Supplied material —

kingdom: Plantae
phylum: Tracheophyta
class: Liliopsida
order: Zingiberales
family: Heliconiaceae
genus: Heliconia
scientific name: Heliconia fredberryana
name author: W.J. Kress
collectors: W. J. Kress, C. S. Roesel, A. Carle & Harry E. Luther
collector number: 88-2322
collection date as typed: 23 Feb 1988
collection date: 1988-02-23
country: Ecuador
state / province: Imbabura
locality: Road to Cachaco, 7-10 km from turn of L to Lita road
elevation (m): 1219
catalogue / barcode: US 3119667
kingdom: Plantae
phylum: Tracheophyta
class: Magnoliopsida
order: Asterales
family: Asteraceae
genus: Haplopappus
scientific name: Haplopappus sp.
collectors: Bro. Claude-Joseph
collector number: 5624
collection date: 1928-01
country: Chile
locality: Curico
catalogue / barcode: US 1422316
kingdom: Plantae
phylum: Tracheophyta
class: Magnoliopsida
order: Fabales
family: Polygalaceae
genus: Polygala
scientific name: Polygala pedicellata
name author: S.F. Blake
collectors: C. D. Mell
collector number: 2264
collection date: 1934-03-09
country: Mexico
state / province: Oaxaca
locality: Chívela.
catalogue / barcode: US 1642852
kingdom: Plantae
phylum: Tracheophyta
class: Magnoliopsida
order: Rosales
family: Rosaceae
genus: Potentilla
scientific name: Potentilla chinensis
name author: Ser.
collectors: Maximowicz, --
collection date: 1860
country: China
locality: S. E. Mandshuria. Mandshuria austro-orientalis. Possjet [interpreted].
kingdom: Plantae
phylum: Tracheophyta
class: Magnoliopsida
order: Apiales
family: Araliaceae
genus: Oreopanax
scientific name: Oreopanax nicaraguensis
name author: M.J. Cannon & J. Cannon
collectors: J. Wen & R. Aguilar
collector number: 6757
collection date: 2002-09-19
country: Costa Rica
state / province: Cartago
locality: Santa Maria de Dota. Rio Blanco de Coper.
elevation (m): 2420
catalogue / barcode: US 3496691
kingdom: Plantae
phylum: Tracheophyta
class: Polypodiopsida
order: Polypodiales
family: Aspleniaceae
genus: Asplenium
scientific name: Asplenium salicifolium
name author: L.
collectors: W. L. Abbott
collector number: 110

Directive — Give back every line of the records above word for word. Keep them in the same order, with nothing left out or changed.

Output —
kingdom: Plantae
phylum: Tracheophyta
class: Liliopsida
order: Zingiberales
family: Heliconiaceae
genus: Heliconia
scientific name: Heliconia fredberryana
name author: W.J. Kress
collectors: W. J. Kress, C. S. Roesel, A. Carle & Harry E. Luther
collector number: 88-2322
collection date as typed: 23 Feb 1988
collection date: 1988-02-23
country: Ecuador
state / province: Imbabura
locality: Road to Cachaco, 7-10 km from turn of L to Lita road
elevation (m): 1219
catalogue / barcode: US 3119667
kingdom: Plantae
phylum: Tracheophyta
class: Magnoliopsida
order: Asterales
family: Asteraceae
genus: Haplopappus
scientific name: Haplopappus sp.
collectors: Bro. Claude-Joseph
collector number: 5624
collection date: 1928-01
country: Chile
locality: Curico
catalogue / barcode: US 1422316
kingdom: Plantae
phylum: Tracheophyta
class: Magnoliopsida
order: Fabales
family: Polygalaceae
genus: Polygala
scientific name: Polygala pedicellata
name author: S.F. Blake
collectors: C. D. Mell
collector number: 2264
collection date: 1934-03-09
country: Mexico
state / province: Oaxaca
locality: Chívela.
catalogue / barcode: US 1642852
kingdom: Plantae
phylum: Tracheophyta
class: Magnoliopsida
order: Rosales
family: Rosaceae
genus: Potentilla
scientific name: Potentilla chinensis
name author: Ser.
collectors: Maximowicz, --
collection date: 1860
country: China
locality: S. E. Mandshuria. Mandshuria austro-orientalis. Possjet [interpreted].
kingdom: Plantae
phylum: Tracheophyta
class: Magnoliopsida
order: Apiales
family: Araliaceae
genus: Oreopanax
scientific name: Oreopanax nicaraguensis
name author: M.J. Cannon & J. Cannon
collectors: J. Wen & R. Aguilar
collector number: 6757
collection date: 2002-09-19
country: Costa Rica
state / province: Cartago
locality: Santa Maria de Dota. Rio Blanco de Coper.
elevation (m): 2420
catalogue / barcode: US 3496691
kingdom: Plantae
phylum: Tracheophyta
class: Polypodiopsida
order: Polypodiales
family: Aspleniaceae
genus: Asplenium
scientific name: Asplenium salicifolium
name author: L.
collectors: W. L. Abbott
collector number: 110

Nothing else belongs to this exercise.